De facto, fomos informados que Manuel Clemente apenas replicara uma indicação de João Paulo II, que reactualizara a castidade dos séculos I e II. E o mais interessante encontra-se exactamente nisso: a resposta ao desafio de Francisco é encontrada num Papa anterior, não numa resposta nova, inovadora. Incapaz de dar respostas ao desafio da liberdade fomentada por Francisco, Manuel Clemente é a imagem de uma Igreja, de um paradigma, que se refugia na tradição, no que a hierarquia já ditou, mesmo que agora não dite.
As consequências desta nova postura de Francisco, talvez aquilo em que ele é, realmente, inovador, encontram-se na reacção a este seu apelo à reflexão e responsabilização dos bispados.

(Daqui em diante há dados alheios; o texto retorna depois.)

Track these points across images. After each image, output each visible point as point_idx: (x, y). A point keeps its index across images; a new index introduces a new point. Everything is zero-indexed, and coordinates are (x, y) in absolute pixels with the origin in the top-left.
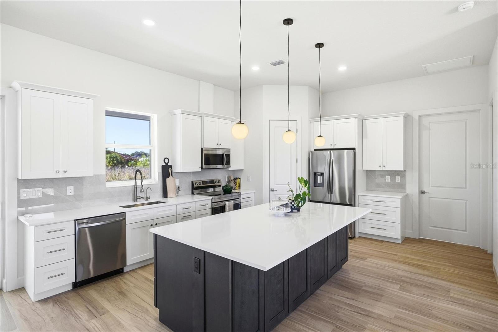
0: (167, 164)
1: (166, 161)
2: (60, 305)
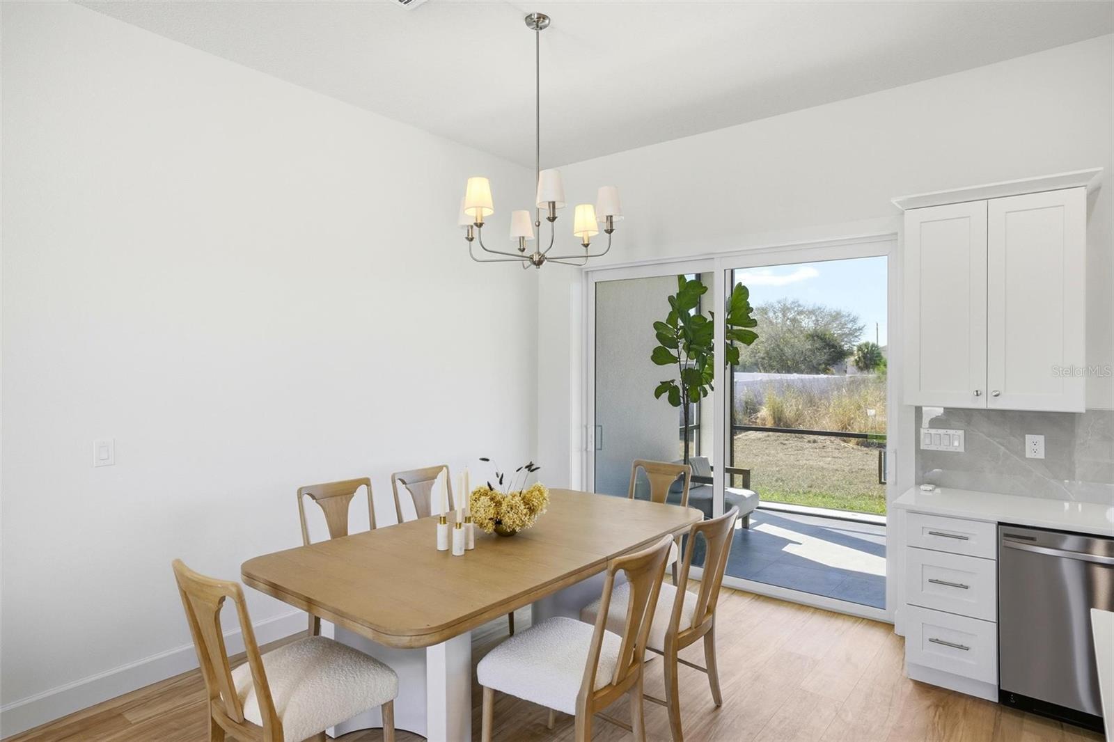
2: (939, 716)
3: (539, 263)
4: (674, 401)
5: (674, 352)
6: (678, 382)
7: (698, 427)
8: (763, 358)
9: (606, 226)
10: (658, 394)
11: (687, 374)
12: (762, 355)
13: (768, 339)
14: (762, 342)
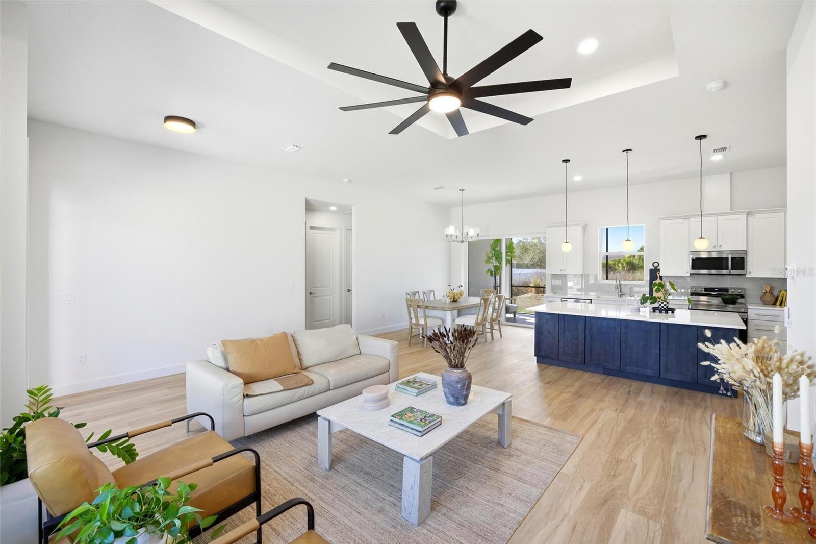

Ironicamente, ao dar liberdade aos bispos, indo ao encontro do cristianismo primitivo, Francisco faz sair da sombra o conservadorismo latente pela incapacidade da actualização e pela valorização da tradição.
Hoje, perante as mutações que o mundo tem a uma velocidade estonteante; hoje, perante uma estrutura familiar também em clara alteração, a Igreja de Roma reencontra a segurança nas respostas conservadoras. Se nas décadas de 1960 e 1970 do século passado eram os meios ditos progressistas que dinamizavam as comunidades católicas, hoje são os grupos claramente conservadores, constituídos por crentes jovens, bem colocados profissionalmente, e adoptantes de uma moral familiar que se revê em Manuel Clemente.
Poderemos mesmo afirmar que a liberdade potenciada por Francisco permite o lugar à normalidade do conservadorismo. É uma ironia que seja através da reacção a um desafio de Francisco que se torne visível e se perceba a dimensão estatística significativa do percurso de conservadorismo na moral familiar e sexual lançada por João Paulo II.